Convoqué al equipo al día siguiente para informarles del agravamiento de la situación. Tenía la extraña esperanza de que finalmente alguien lo fuera a hacer por mí, pero el tiempo me arrastró como arrastra al condenado al patíbulo. Cuando estábamos apenas comenzando, el teléfono sonó. Apagué el micrófono del ordenador, pero no la cámara.
Me han dicho que a pesar de estar en modo silencio casi pudieron oír mi grito, que vieron cómo se me rompía el alma y el cuerpo, que siempre recordarán las caras de miedo y dolor de mis hijas cuando aparecieron, que me olvidé de que estaba conectada a la mitad de mi mundo y que todos lloraron conmigo cuando lloré la vida, por mucho que en esa llamada me dijeran algo que ya sabía.
***
¿Cómo se llora cuando no se puede llorar?
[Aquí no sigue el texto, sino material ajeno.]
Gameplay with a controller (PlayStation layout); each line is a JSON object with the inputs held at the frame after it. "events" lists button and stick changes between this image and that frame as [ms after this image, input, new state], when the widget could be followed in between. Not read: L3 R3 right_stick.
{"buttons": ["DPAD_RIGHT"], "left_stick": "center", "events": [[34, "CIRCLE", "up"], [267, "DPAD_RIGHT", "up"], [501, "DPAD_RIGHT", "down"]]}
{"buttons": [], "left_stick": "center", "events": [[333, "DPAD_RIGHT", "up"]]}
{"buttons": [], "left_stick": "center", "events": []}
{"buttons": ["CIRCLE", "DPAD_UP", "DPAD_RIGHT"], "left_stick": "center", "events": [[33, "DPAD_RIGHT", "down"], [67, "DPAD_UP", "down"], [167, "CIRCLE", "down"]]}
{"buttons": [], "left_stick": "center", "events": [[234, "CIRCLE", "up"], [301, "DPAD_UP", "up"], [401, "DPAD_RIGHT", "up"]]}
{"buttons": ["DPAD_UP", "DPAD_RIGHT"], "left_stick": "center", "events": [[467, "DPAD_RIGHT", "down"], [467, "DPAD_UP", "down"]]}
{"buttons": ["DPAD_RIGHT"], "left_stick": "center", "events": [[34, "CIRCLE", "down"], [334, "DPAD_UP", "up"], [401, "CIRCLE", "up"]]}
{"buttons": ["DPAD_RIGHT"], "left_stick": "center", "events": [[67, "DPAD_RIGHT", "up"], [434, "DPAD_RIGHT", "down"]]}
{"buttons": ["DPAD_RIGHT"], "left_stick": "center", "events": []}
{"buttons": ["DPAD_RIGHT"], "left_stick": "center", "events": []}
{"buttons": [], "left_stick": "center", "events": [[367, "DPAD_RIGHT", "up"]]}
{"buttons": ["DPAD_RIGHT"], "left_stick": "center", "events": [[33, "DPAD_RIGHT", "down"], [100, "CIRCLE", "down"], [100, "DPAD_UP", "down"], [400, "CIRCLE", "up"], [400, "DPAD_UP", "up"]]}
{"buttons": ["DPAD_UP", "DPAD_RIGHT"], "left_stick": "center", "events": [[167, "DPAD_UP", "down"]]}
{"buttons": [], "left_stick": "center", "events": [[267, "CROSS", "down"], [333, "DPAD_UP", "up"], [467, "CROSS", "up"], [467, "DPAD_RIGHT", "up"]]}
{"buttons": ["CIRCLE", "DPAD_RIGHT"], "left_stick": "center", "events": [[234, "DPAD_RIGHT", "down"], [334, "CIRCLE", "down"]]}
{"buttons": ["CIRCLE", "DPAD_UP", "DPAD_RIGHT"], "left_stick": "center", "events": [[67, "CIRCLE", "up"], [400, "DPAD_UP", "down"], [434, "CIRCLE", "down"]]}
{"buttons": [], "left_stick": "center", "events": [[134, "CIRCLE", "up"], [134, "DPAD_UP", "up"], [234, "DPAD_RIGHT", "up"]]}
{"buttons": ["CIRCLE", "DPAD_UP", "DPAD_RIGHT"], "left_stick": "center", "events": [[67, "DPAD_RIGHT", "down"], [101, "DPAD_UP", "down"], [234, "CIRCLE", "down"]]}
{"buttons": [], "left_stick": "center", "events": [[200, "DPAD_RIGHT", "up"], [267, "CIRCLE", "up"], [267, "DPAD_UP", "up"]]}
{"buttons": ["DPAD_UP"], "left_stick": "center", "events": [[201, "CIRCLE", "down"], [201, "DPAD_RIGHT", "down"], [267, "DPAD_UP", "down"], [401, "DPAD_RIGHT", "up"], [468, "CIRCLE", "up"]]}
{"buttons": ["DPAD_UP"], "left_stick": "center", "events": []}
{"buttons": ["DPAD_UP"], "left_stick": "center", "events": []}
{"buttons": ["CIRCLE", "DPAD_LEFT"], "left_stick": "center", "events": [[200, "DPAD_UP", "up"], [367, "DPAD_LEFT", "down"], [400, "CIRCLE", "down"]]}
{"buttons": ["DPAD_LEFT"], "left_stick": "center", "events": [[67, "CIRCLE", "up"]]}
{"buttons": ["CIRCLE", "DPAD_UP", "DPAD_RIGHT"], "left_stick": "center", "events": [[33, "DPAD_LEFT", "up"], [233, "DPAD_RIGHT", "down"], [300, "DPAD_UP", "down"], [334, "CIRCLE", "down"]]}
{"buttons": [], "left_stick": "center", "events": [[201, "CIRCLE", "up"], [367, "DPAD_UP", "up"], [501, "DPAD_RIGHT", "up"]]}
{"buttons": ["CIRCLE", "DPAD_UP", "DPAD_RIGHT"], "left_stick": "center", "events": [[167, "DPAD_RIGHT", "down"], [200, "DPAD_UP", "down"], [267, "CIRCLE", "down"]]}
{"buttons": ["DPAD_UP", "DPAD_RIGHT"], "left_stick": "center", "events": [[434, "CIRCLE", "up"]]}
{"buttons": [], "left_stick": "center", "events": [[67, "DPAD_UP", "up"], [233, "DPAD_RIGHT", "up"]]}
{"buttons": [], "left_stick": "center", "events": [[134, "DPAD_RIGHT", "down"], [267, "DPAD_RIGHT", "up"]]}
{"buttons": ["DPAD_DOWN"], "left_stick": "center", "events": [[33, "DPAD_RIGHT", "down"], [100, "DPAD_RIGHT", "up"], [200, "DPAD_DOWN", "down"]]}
¿Cómo se puede convivir con un dolor tan grande que siento que ni me pertenece ni cabe dentro de mí?
¿Quién ha puesto esta historia tan macabra en el centro de mi vida? ¿Por qué? ¿Por qué?
Necesito comprender cómo he llegado hasta aquí. Quién o qué me ha arrojado a la puerta de un tanatorio, sola y con el alma helada, después de estar más de dos semanas esperando que me devolvieran a mi marido.
Todavía no me creo que lo que he vivido vaya conmigo. No lo merezco, no lo he pedido, no lo quiero.
¿Cómo voy a ser capaz de convivir con esto el resto de mis días? Sin saber por qué me han arrebatado el derecho a estar con él en su partida, enseñándome con ello el final de mi vida. O sin saber si murió solo o tenía a alguien cogiéndole la mano, y si voy a poder perdonarme alguna vez el pecado que no cometí de no haberle velado.
No puedo llorar. Debería estar haciéndolo todo el día pero no soy dueña de mi pena. Solo a veces, y si tengo la suerte de estar sola, cuando un recuerdo –por leve que sea–, una frase inocente mencionada por alguien o una foto vista de reojo hacen desbordar el caudal de lágrimas retenidas puedo desahogarme. Y eso me da fuerzas durante algo más de tiempo.
Mario, no me conformo con tus recuerdos. Quiero seguir mandándote wasaps con canciones, esas que tú decías que elegía tan bien porque sus letras te explicaban mi estado de ánimo. Quiero seguir recibiendo los tuyos, esos mensajes con los que coqueteabas y que me hacían sentirme deseada.
Quiero seguir intercambiando contigo besos de chocolate y champán. Quiero seguir oyendo cómo me dices que te encanta mi sonrisa, despeinada y sudorosa, porque me convierten en la chica que hace años te enamoró como a un niño.
Nadie te ha llevado, Mario, y sin embargo yo te he perdido, perdido para siempre. Daría todo lo que me queda de vida por pasar un solo día más contigo.
Ahora cierro los ojos y no soy capaz de recordarte, y lo único que tengo de ti es el peso de tus cenizas en una bolsa, el roce de tu anillo de boda en mi mano, y en el teléfono tu último wasap sin terminar de escribir.
***
Esta mañana, al despertarme, he pasado un largo rato en la ventana, esperando para comprobar la terquedad del sol, ese empeño en demostrarnos que la vida sigue.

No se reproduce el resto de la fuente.